Exhibition date: 5th May - 28th July
With the double exhibition cuts/encounter, Spielhaus Morrison Galerie presents for the first time the New York-based Japanese artist Mamiko Otsubo (born 1974) together with Wolfgang Flad (born 1974), who, after studying in Stuttgart, now lives in Berlin. Otsubo and Flad not only have their birth year in common: both artists, through use of innovative materials - above all in the field of sculpture - find new solutions in the search for aesthetics in reduction.
Mamiko Otsubo, who grew up in California and studied in Yale, has recently come to the attention of the European public through exhibitions with Galerie Mark Müller in Zürich. In her drawing-like collages and sculptures she balances finely between representation and abstraction. Her perfectly-handcrafted sculptures are extremely restrained in their use of materials yet are broad representations of the elements of nature. The work Untitled (Tree) depicts clouds and the firmament, hanging in the fork of a tree. as a metaphorical abbreviation.
Otsubo'stension-filled play between naturalness and artificiality has a further dimension through her crossing over the border to design, in particular to furniture design: a sleek iron table-construction is metamorphosized into the base of a sculpture and the tabletop into a representation of a landscape, the finely-sanded walnut curves possessing an enormous sensual magic.

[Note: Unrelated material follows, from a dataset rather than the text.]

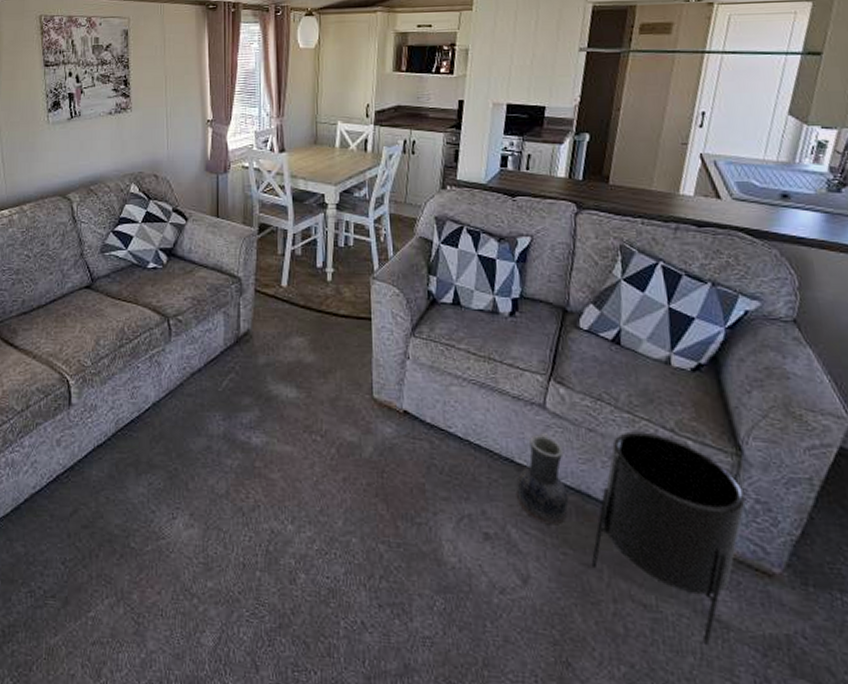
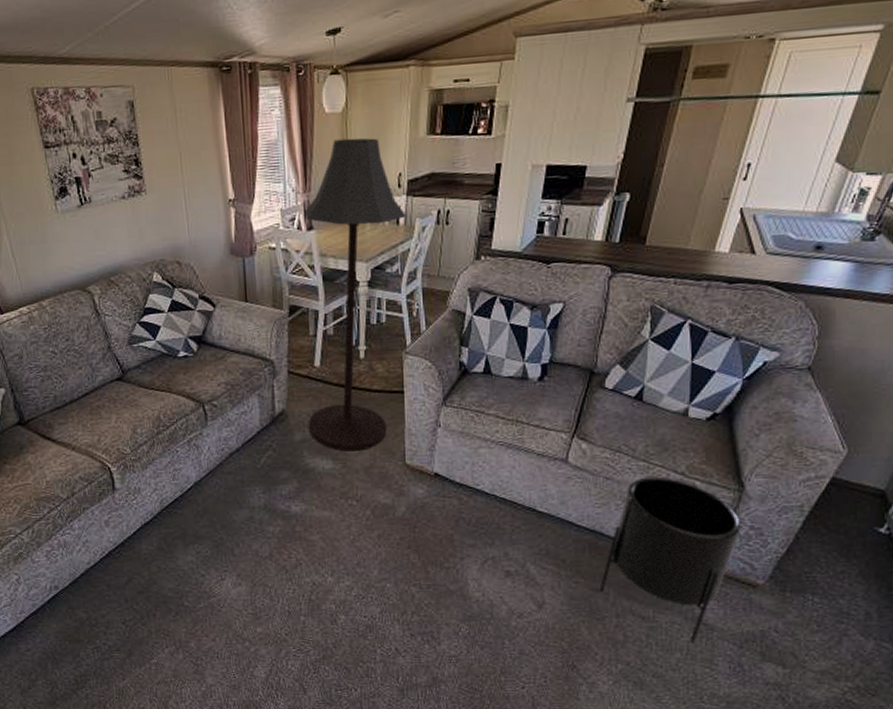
floor lamp: none [274,71,375,380] -> present [304,138,407,452]
vase: present [516,431,569,525] -> none [536,483,583,560]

Wolfgang Flad works in the classical genres of pictures and sculpture: for both his chosen material is wood. The pictures consist of composite wooden boards, the enamelled surfaces of which are then carved into, in some cases with elegant grace and in others abruptly, like scars from shrapnel. As a basis for the carving Flad uses sketches from paint-splatters on paper, the quick spontaneous gestures being transposed through a lengthy process into wood. As with Mamiko Otsubo, these gouges into the shiny surfaces of the enamel are elementary impressions of landscapes which remind one of satelite photos of the earth.
In his second group of works, the sculptures, Wolfgang Flad concerns himself not with the extraction of material but with the construction of it: raw pieces of wood and branches are screwed together to form complex or elegantly simple structures. The corners are pasted with paper and sprayed with chrome enamel and are then sanded back into rounded organic forms, painted and sanded and planed again till the coarse pieces of wood take on a natural, almost skeletal, structure. As with the haptic of the carvings and the enamel surface of the pictures, the contrast of the severe geometric black enamel pedestal and the biometric forms of the sculptures is very pronounced.
Flad's and Otsubo's works present a sovereign discourse on the contemporary conceptions of artificiality and naturalness, of representation and abstraction, and in both bodies of work a huge amount of beauty manifests itself.